After the Sale - Looking Back At the Contract Language When It Really Matters
by Michael Fox
When a company is selling a business, the existence of a union and a collective bargaining agreement complicates things, as the seller found out in Smurfit Newsprint Corp. v. Southeast Paper Manufacturing Co. (7th Cir. 5/21/04) [pdf]. After Smurfit sold one of its plants to Southeast Paper, the purchaser interviewed each current employee for employment, and having hired a majority of employees represented by the union bargained and entered into a contract on very similar terms to the CBA between Smurfit and the union. Including using the same formula for retirement benefits, which was based on most recent hire date. The result was that employees were not given credit for their prior service in determining their pension.

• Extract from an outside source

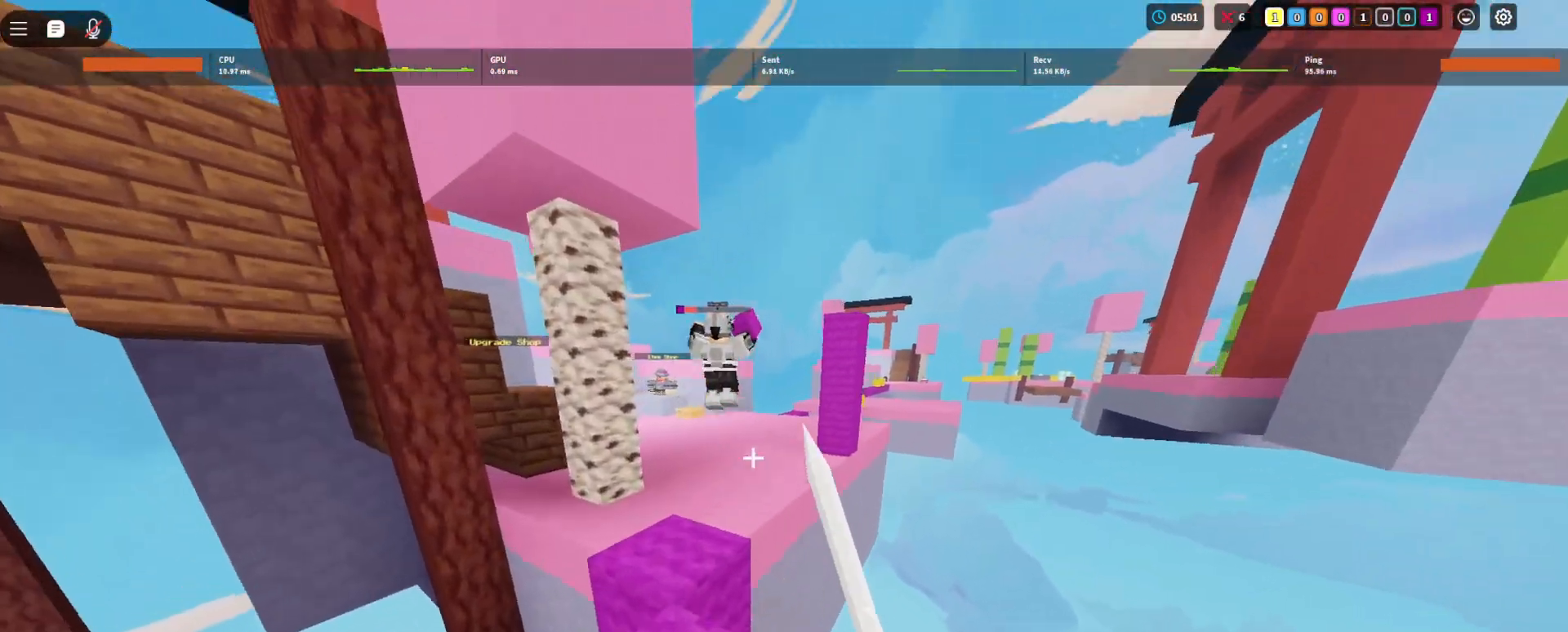
{"keys": ["w"], "mouse": ["left"], "events": [[80, "r", "up"], [180, "r", "down"], [280, "r", "up"], [380, "r", "down"], [460, "r", "up"]]}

Although not as dire as it sounds, since most now got two pensions, it did economically impact and certainly ired the union and its members who filed a grievance. At arbitration, the arbitrator found that the plant had been "permanently closed" as for as Smurfit was concerned triggering approximately $3.5 million in severance benefits. Something obviously not planned for by Smurfit, since they then initiated an indemnity action to recover the $3.5 million under the sale contract against Southeast Paper. Although they overcame the hurdle of showing they were entitled to bring an indemnity claim, they ultimately failed on the merits.

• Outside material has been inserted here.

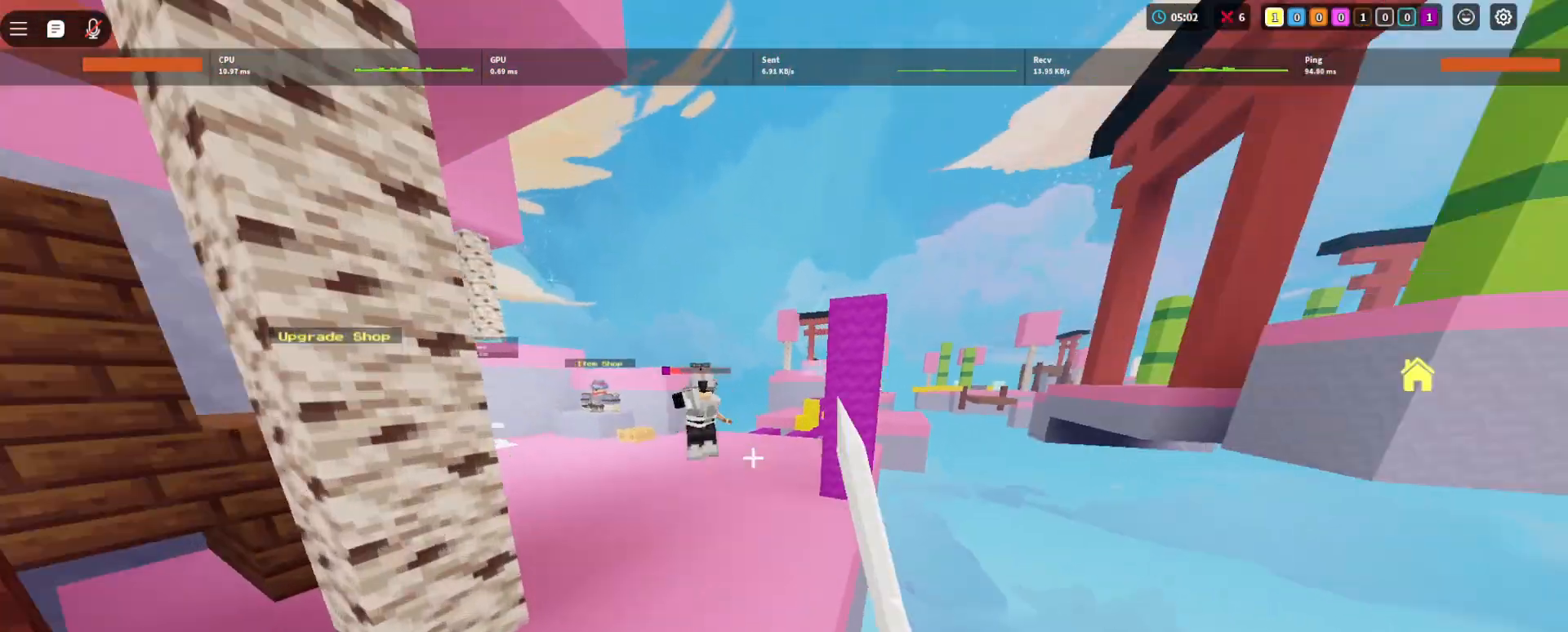
{"keys": ["r", "w"], "mouse": ["left"], "events": [[60, "r", "down"], [160, "r", "up"], [240, "r", "down"], [380, "r", "up"], [480, "r", "down"]]}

Under the purchase agreement, Southeast Paper had agreed "to offer employment to substantially all of the employees of the mill who were members of ... Local No. 60 (the “Union”) on terms comparable with those in an existing collective bargaining agreement between Smurfit and the Union." And since the contract it entered into was almost identical to the one that Smurfit had with the union on how pensions would be calculated, Southeast Paper had kept its end of the bargain. Even if it may not have turned out the way Smurfit had envisioned.